The report coincided with a renewed call for action from President Obama on climate change. During a wide-ranging speech in Berlin on Wednesday, the president called climate change the "global threat of our time" and demanded "bold action" to address it. 
It's unclear whether the findings will spur Congress to find more effective tax policies, or to simply move away from using the tax code as an anti-climate change tool. 
The latest report acknowledged that tax policy can be an effective way to address climate change. It suggested the "most efficient way" to tackle the issue would be to charge for emissions, an option many Republicans oppose on the grounds it would be costly to businesses. 
But the National Research Council said the existing hodgepodge of tax rules isn't really working. 

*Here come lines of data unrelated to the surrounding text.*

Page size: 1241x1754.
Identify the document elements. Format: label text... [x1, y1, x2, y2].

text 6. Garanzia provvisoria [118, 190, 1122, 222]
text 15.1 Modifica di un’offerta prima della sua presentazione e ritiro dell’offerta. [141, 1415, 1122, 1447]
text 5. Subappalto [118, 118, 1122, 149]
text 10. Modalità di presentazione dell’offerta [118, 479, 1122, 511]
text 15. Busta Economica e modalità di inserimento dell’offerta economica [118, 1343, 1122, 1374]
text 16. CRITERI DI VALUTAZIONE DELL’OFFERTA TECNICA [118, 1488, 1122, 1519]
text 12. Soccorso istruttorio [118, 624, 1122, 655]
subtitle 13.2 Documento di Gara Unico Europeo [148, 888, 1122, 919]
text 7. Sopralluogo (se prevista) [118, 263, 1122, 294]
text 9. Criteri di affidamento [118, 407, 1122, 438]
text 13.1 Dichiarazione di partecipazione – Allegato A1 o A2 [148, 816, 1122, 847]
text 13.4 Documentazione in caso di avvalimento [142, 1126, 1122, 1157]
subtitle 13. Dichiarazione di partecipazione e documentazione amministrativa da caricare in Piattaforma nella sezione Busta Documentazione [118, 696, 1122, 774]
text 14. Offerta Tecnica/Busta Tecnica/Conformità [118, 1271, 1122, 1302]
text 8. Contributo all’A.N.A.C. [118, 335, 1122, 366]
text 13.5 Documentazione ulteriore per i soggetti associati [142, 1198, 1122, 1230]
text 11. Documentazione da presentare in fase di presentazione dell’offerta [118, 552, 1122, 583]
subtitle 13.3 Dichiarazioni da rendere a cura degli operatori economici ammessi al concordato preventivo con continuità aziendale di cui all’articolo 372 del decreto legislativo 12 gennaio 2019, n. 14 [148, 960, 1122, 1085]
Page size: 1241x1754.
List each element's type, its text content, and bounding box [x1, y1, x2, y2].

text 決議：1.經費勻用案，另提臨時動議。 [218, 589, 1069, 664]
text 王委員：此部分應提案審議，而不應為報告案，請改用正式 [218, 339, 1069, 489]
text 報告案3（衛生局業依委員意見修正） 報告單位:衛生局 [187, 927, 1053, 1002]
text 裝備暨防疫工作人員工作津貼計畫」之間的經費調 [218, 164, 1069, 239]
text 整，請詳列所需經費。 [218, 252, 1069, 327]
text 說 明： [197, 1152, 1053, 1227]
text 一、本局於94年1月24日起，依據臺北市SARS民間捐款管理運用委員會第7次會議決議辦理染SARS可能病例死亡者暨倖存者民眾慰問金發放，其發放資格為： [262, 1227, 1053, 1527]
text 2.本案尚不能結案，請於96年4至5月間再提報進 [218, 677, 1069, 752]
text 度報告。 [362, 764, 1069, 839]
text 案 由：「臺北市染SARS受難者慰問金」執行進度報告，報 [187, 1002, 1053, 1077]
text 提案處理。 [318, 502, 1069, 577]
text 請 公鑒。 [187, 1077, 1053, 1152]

"The committee has found that several existing provisions have perverse effects, while others yield little reduction in GHG emissions per dollar of revenue loss," the report said, while acknowledging that many of the policies it reviewed were not designed with emissions reduction as the primary objective. 

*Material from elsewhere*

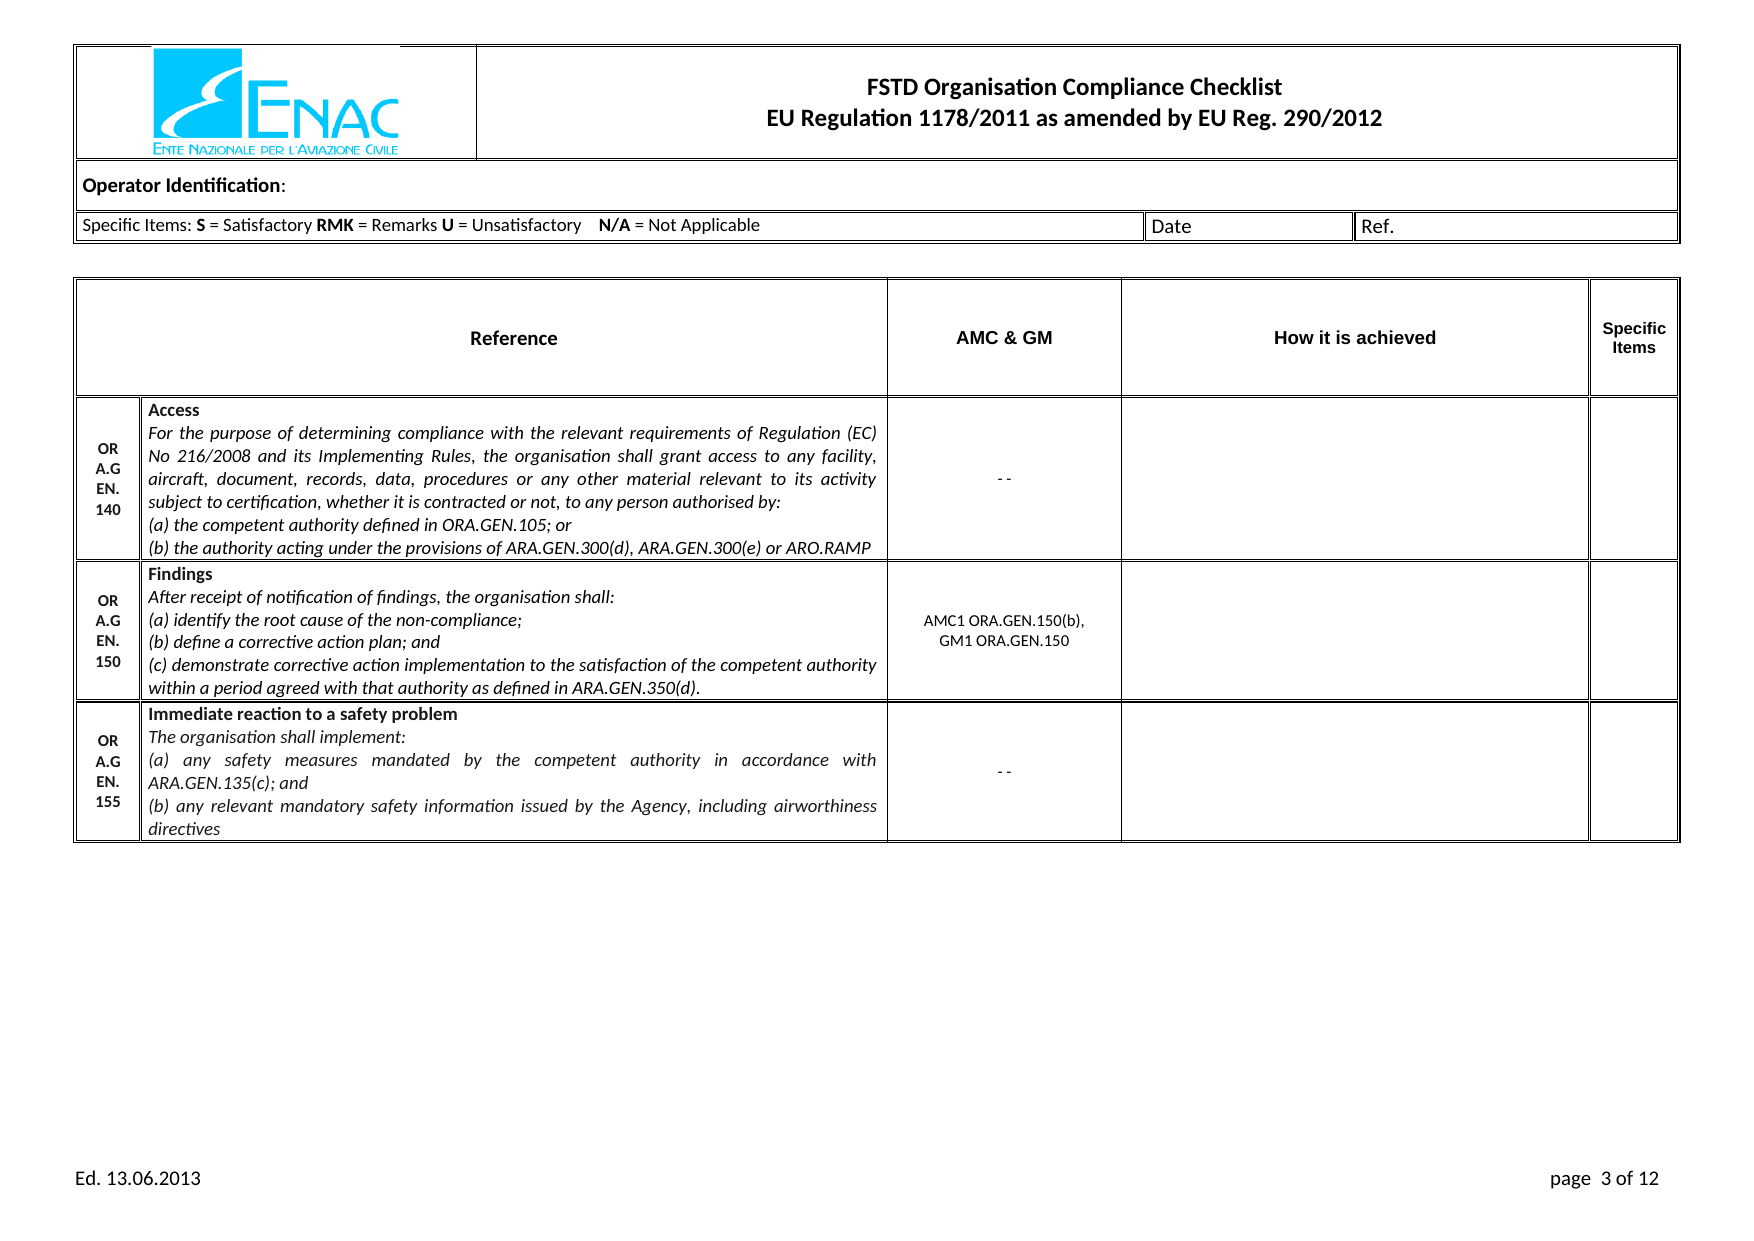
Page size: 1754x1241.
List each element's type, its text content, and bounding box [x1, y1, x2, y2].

Some of the policies, though, are aimed in large part at curbing energy use, to limited effect. The study looked at tax credits for renewable electricity, and found the impact was "small" -- translating to about a .3 percent emissions reduction. 
The study said this credit was among "the most costly." 

It also looked at energy-efficiency credits for home improvements, and determined they are "unlikely to produce major savings" in emissions. 
Further, the council looked at biofuels credits and found they had a "counterintuitive" effect. Though it might seem "obvious" that subsidizing biofuels would reduce emissions since they rely on renewable resources, the study said, other findings showed the credits "encouraged the consumption of motor fuels" by lowering prices. 

The National Research Council is part of the National Academy of Sciences and the National Academy of Engineering. The study was completed at the request of Congress. 
The study did not look at all tax policies and their effect on emissions. But it looked at energy-sector provisions and said the most comprehensive study shows their "combined impact is less than 1 percent of total U.S. emissions."